Any economic development plan based on bringing more nuclear waste into Idaho likely will not fly with the public, two former Idaho governors said Friday.
Democrat Cecil Andrus and Republican Phil Batt told the Leadership in Nuclear Energy Commission appointed by Gov. Butch Otter that Idahoans won’t stand for bringing more waste for storage above the Snake River Plain Aquifer that supplies water to most of southern Idaho. Batt said he faced a recall and public outcry when he decided to allow Navy waste shipments to resume in early 1995.
Even when he signed the 1995 agreement that set milestones for removing waste, he faced a referendum. But 62 percent of voters approved his plan that required all waste to be removed from the state in 2035.
Admiral John Grossenbacher, the INL’s lab director, and others in eastern Idaho have sought to have a discussion about potential interim storage of commercial nuclear waste at the INL. But Batt didn’t give them much hope — based on the 1995 initiative.
“I think if you would have asked the question how many wanted (waste) storage over there, I don’t think you would have gotten 5 percent of the vote,” Batt said.
Despite his and Andrus’ goal to get the waste out, the decision by the Obama Administration to close the Yucca Flats nuclear waste storage site in Nevada may stop that.
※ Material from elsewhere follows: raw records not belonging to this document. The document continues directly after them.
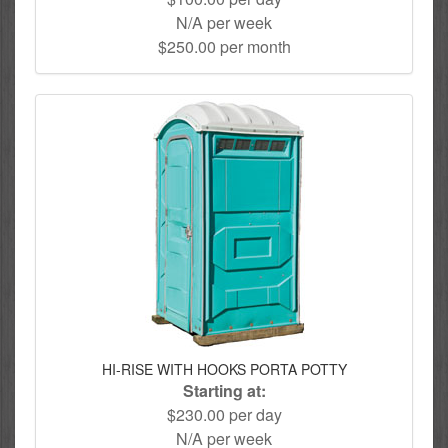
N/A per week
$250.00 per month
HI-RISE WITH HOOKS PORTA POTTY
Starting at:
$230.00 per day
N/A per week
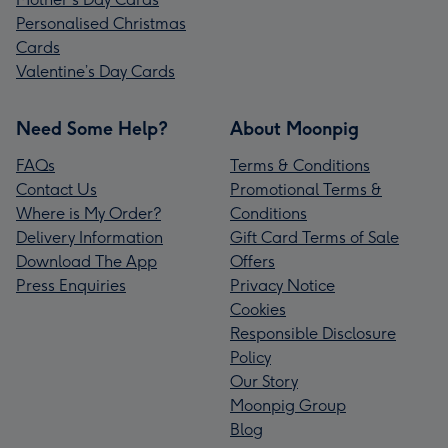
Personalised Christmas
Cards
Valentine’s Day Cards
Need Some Help?
About Moonpig
FAQs
Terms & Conditions
Contact Us
Promotional Terms &
Where is My Order?
Conditions
Delivery Information
Gift Card Terms of Sale
Download The App
Offers
Press Enquiries
Privacy Notice
Cookies
Responsible Disclosure
Policy
Our Story
Moonpig Group
Blog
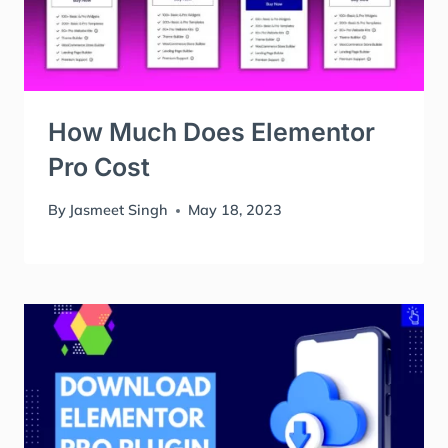
How Much Does Elementor
Pro Cost
By
Jasmeet Singh
May 18, 2023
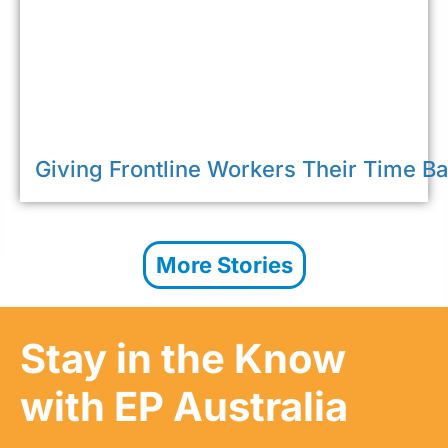
Giving Frontline Workers Their Time B
More Stories
Stay in the Know
with EP Australia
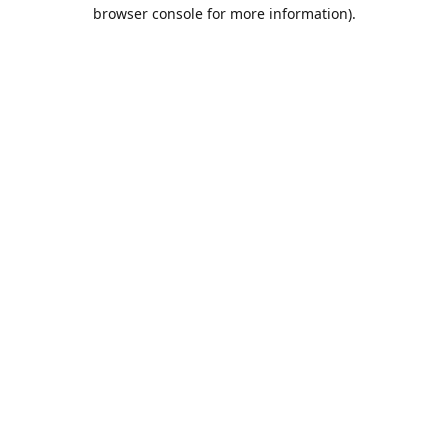
browser console for more information).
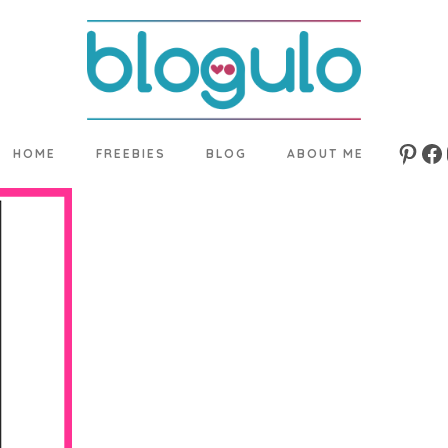
HOME
FREEBIES
BLOG
ABOUT ME
Pinte
Fa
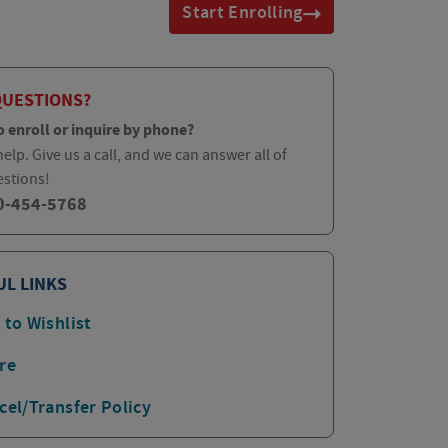
Start Enrolling
QUESTIONS?
o enroll or inquire by phone?
elp. Give us a call, and we can answer all of
estions!
0-454-5768
UL LINKS
 to Wishlist
re
cel/Transfer Policy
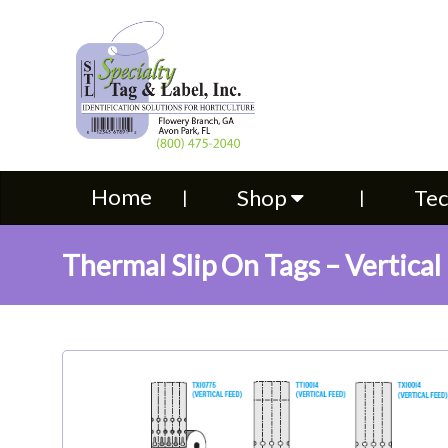
Home
Shop
Technical S
Home
Shop
Tec
Thermal Slip On Tags – Vertical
Idaho can expect to keep 300 tons of highly radioactive used nuclear fuel rods and dried radioactive waste stored at the Idaho National Laboratory after 2035.
The state would get $22 million a year from the federal government if the waste is not removed, beginning in 2035. The penalty, negotiated as part of the 1995 agreement, appears smaller today.
“It wouldn’t be a real deterrent,” Batt said. “I’m glad it’s in there.”
Andrus said the money should go to education.